Holly Rose E chapter 1 . 4/23/2007
uwah! so shiny. so grittyglittery.

the entire last stanza really does it for me. it just... bitchslaps you across the face and you have to just WAKE UP and realize what is going on with life. the entire idea of having to go through that incredible scare of whether your pregnant or not and then to just go at it again - for what seems to be pure dominance, really... man. thats sexy.

as always, this piece was brilliant: so very, very truthful in .word.
lackluster chapter 1 . 4/19/2007
"you let his name play in your mouth,/wondering if someone else’s would be easier to moan." that whole stanza is just pure truth for me.

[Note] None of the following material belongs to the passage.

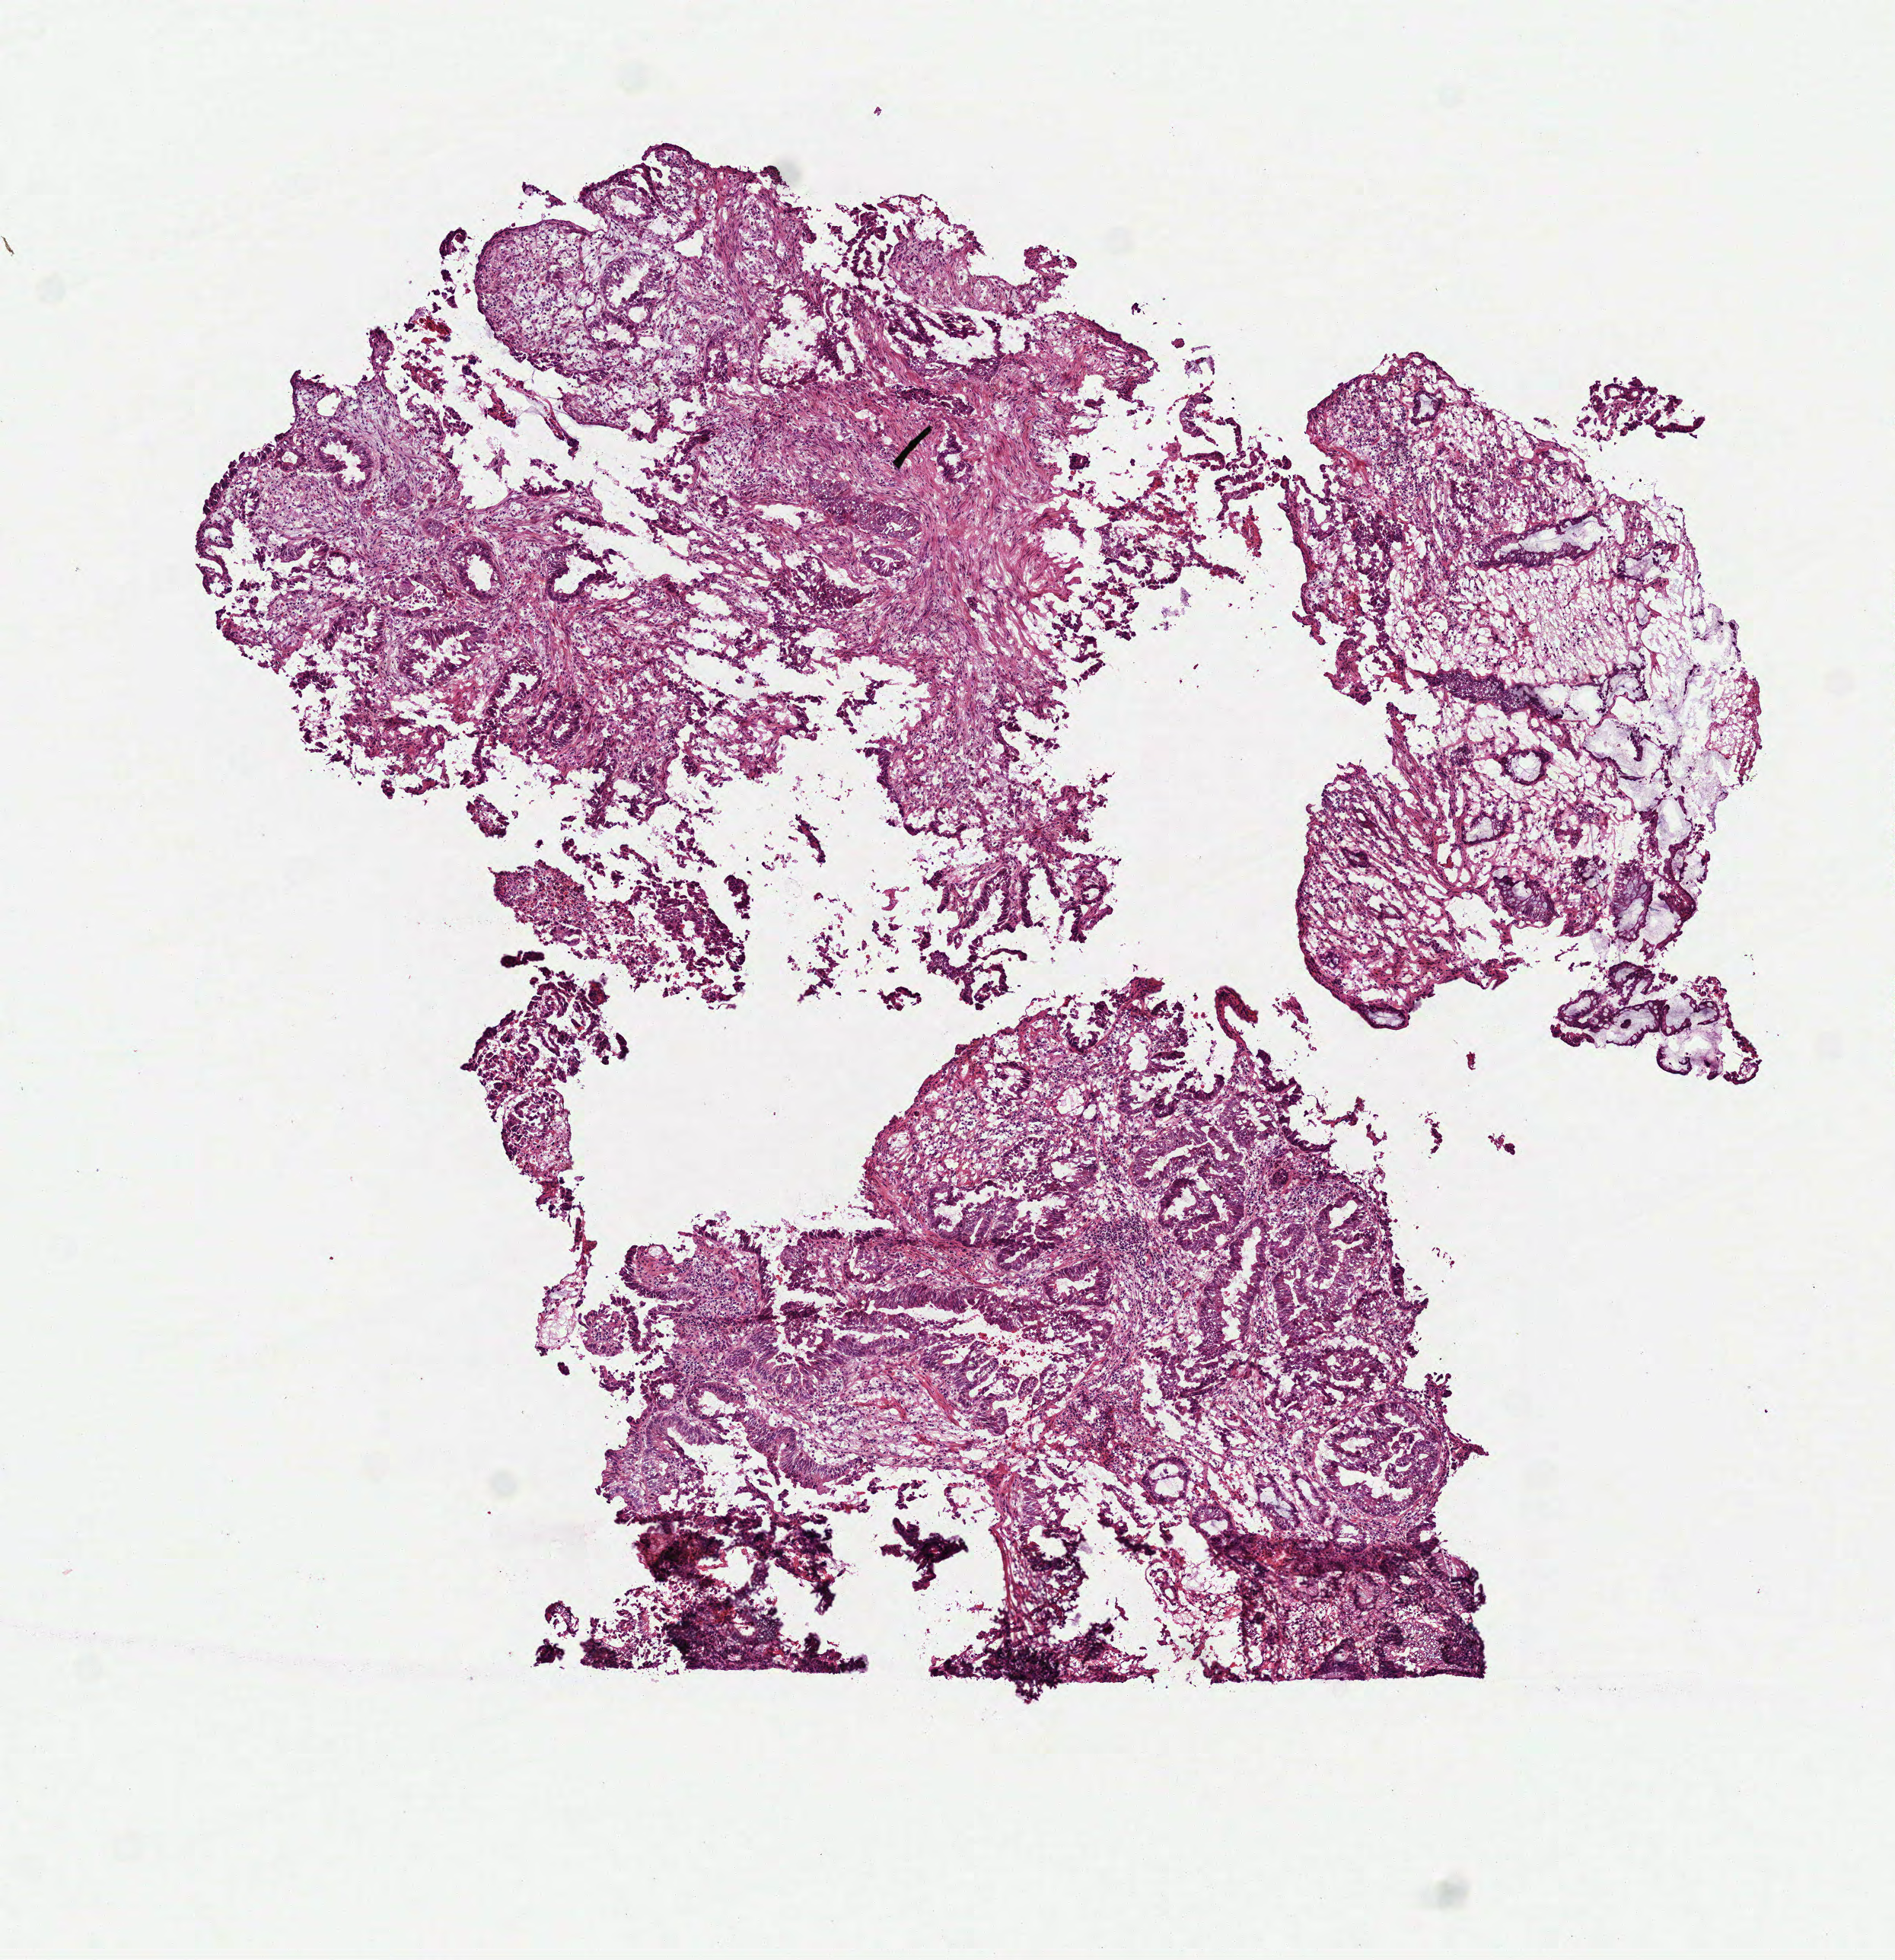
Hematoxylin and eosin (H&E) stained whole-slide image, low-resolution overview of the scanned area, about 5.0 x 5.2 mm (slide scanned at 40x). Frozen section from the top of the tissue portion. Rectum, primary tumour sample. Female patient; age at initial diagnosis 53 years. Pathologist review of this section (percent, as recorded): tumour cells 55%, tumour nuclei 65%, normal cells 15%, stromal cells 25%, necrosis 5%.
* diagnosis: Adenocarcinoma, NOS
* AJCC pathologic stage: I (7th edition)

"you are only in love with him when he is underneath you" is also really effective.

truthfully, i love the whole damn thing. it's marvelously written and you express feelings, images and a storyline really well.
Ashelin chapter 1 . 4/19/2007
I love the whole picture you created with this poem. Not really fond of the last stanza, I don't really know why though. It is still great...it's probably just me. I really like this though. Great job.
Wylloa chapter 1 . 4/19/2007
"you are only bad at lying when you have to lie to yourself."

"you are only in love with him when he is underneath you"

Somewhat vulgar but it is mystical and ohsobeautiful. I couldn't stop reading.